8 patterns that make your Playwright tests flaky (with fixes)
A Playwright-specific field guide to the eight recurring patterns that turn green CI red on a Tuesday at 4 PM. Each one with a concrete smell, the deterministic fix, and why auto-wait didn't save you this time.
Companion post to our earlier 11 patterns that make Jest tests flaky. Same idea, Playwright-specific: the eight recurring shapes that turn green E2E suites red on a Tuesday, with the deterministic fix for each.
Playwright is better than Selenium/Cypress at hiding flakiness — its built-in auto-waiting handles most of the obvious races for you. That's also why Playwright flakes tend to be subtler: the auto-wait masks 95% of the problem, then the 5% lands in CI as "intermittent, can't reproduce locally." These are those 5%.
Quick callout up top: if you'd rather paste a test file and get the answer, qlens.dev/tools/jest-flaky-detector works on Playwright too — the patterns overlap enough that the heuristic is useful. Free, no signup.

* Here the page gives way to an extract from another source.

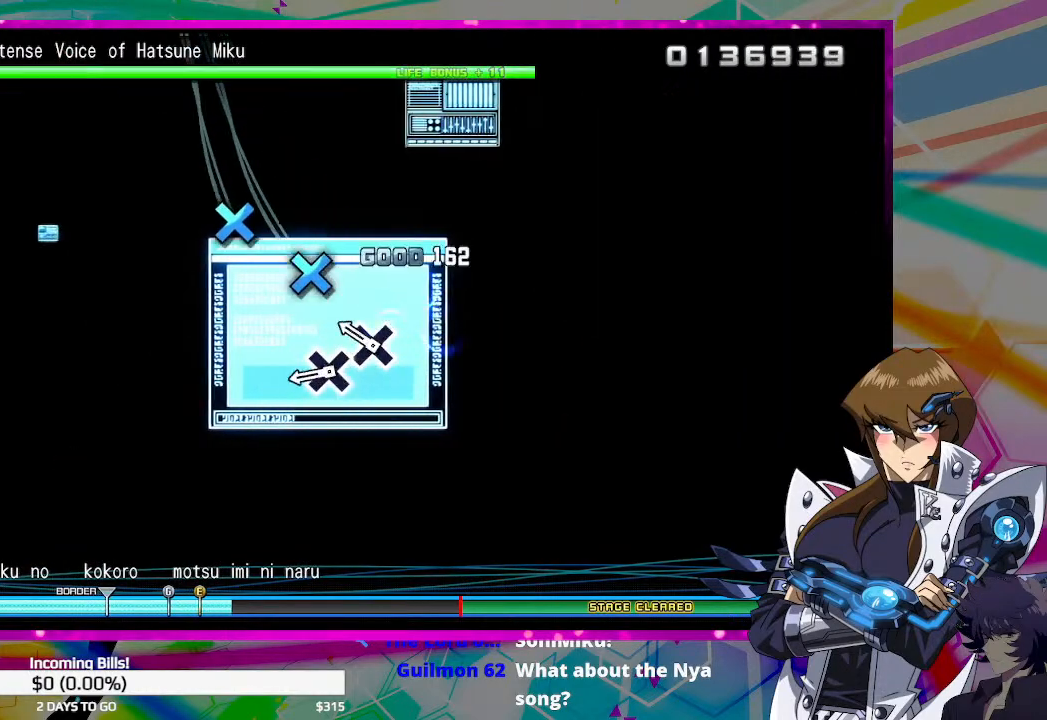
{"buttons": ["CROSS"], "left_stick": "center", "right_stick": "center", "events": [[33, "CROSS", "up"], [133, "CROSS", "down"], [200, "CROSS", "up"], [267, "CROSS", "down"]]}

1. waitForTimeout — Playwright's own footgun
Playwright ships page.waitForTimeout(ms) and explicitly warns against using it in tests. People use it anyway because it's the fastest way to silence a flaky test.
// Flaky
test('saves on click', async ({ page }) => {
await page.click('button:has-text("Save")');
await page.waitForTimeout(1000); // "just wait for it"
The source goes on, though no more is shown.